There is something deliciously subversive here. As Crossan points out, using a plant with such hostile and dangerous take-over properties as a metaphor for the kingdom hits close to home for people who continually labor over fields, crops, and harvests. It would mean something even more suggestive to those laborers for whom fields and harvests represented the property of others.
Part of what makes this parable so meaningful for me is that, while I have never sown or harvested crops (let alone seen a mustard plant), the metaphor of infestation seems totally appropriate to my religious experience. As people with widely varying relationships to the Church — from the faithful and active to the secular agnostic to the most embittered DAMU — Mormonism is not easily shaken off or contained in our lives.
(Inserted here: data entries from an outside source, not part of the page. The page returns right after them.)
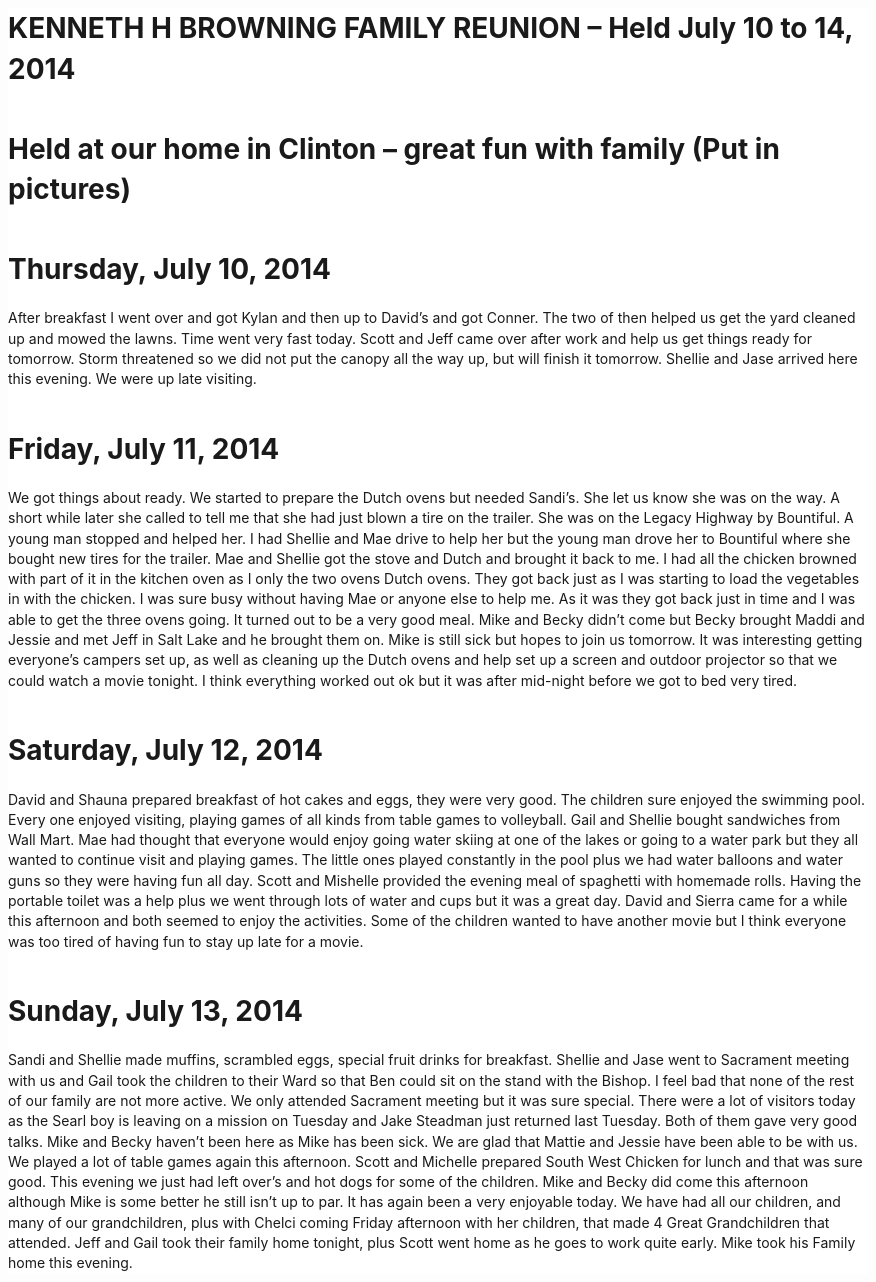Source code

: # KENNETH H BROWNING FAMILY REUNION – Held July 10 to 14, 2014
# Held at our home in Clinton – great fun with family  (Put in pictures)

# Thursday, July 10, 2014
After breakfast I went over and got Kylan and then up to David’s and got Conner.  The two of then helped us get the yard cleaned up and mowed the lawns.  Time went very fast today.  Scott and Jeff came over after work and help us get things ready for tomorrow.  Storm threatened so we did not put the canopy all the way up, but will finish it tomorrow.  Shellie and Jase arrived here this evening.  We were up late visiting.
# Friday, July 11, 2014
We got things about ready.  We started to prepare the Dutch ovens but needed Sandi’s.  She let us know she was on the way.  A short while later she called to tell me that she had just blown a tire on the trailer.  She was on the Legacy Highway by Bountiful.   A young man stopped and helped her.  I had Shellie and Mae drive to help her but the young man drove her to Bountiful where she bought new tires for the trailer.  Mae and Shellie got the stove and Dutch and brought it back to me.  I had all the chicken browned with part of it in the kitchen oven as I only the two ovens Dutch ovens.  They got back just as I was starting to load the vegetables in with the chicken.  I was sure busy without having Mae or anyone else to help me.  As it was they got back just in time and I was able to get the three ovens going.  It turned out to be a very good meal.  Mike and Becky didn’t come but Becky brought Maddi and Jessie and met Jeff in Salt Lake and he brought them on.  Mike is still sick but hopes to join us tomorrow.  It was interesting getting everyone’s campers set up, as well as cleaning up the Dutch ovens and help set up a screen and outdoor projector so that we could watch a movie tonight.  I think everything worked out ok but it was after mid-night before we got to bed very tired.
# Saturday, July 12, 2014
David and Shauna prepared breakfast of hot cakes and eggs, they were very good.  The children sure enjoyed the swimming pool.  Every one enjoyed visiting, playing games of all kinds from table games to volleyball.  Gail and Shellie bought sandwiches from Wall Mart.  Mae had thought that everyone would enjoy going water skiing at one of the lakes or going to a water park but they all wanted to continue visit and playing games.  The little ones played constantly in the pool plus we had water balloons and water guns so they were having fun all day.  Scott and Mishelle provided the evening meal of spaghetti with homemade rolls.  Having the portable toilet was a help plus we went through lots of water and cups but it was a great day.  David and Sierra came for a while this afternoon and both seemed to enjoy the activities.  Some of the children wanted to have another movie but I think everyone was too tired of having fun to stay up late for a movie.
# Sunday, July 13, 2014
Sandi and Shellie made muffins, scrambled eggs, special fruit drinks for breakfast.  Shellie and Jase went to Sacrament meeting with us and Gail took the children to their Ward so that Ben could sit on the stand with the Bishop.  I feel bad that none of the rest of our family are not more active.  We only attended Sacrament meeting but it was sure special.  There were a lot of visitors today as the Searl boy is leaving on a mission on Tuesday and Jake Steadman just returned last Tuesday.  Both of them gave very good talks.  Mike and Becky haven’t been here as Mike has been sick.  We are glad that Mattie and Jessie have been able to be with us.  We played a lot of table games again this afternoon.  Scott and Michelle prepared South West Chicken for lunch and that was sure good.  This evening we just had left over’s and hot dogs for some of the children.  Mike and Becky did come this afternoon although Mike is some better he still isn’t up to par.  It has again been a very enjoyable today.  We have had all our children, and many of our grandchildren, plus with Chelci coming Friday afternoon with her children, that made 4 Great Grandchildren that attended.   Jeff and Gail took their family home tonight, plus Scott went home as he goes to work quite early.  Mike took his Family home this evening.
Our religious experience creeps its way into the various facets of our lives in ways that can make compartmentalizing or bracketing the Mormon portion of our character impossible. Mormonism seems to touch parts of our brain that the other religions do not in their adherents. This is not meant to be a chauvinistic representation of Mormonism at the expense of others, and perhaps my anecdotal experience is not representative. I’m certainly not attempting to drag this parable into some kind of proof of the truthfulness of Mormonism. Still, does an invasive, infectious, impossible-to-completely-get-rid-of species of sometimes delicious, sometimes pungent herb strike you as an apt metaphor for the religious tradition that, on one level or another, binds us all?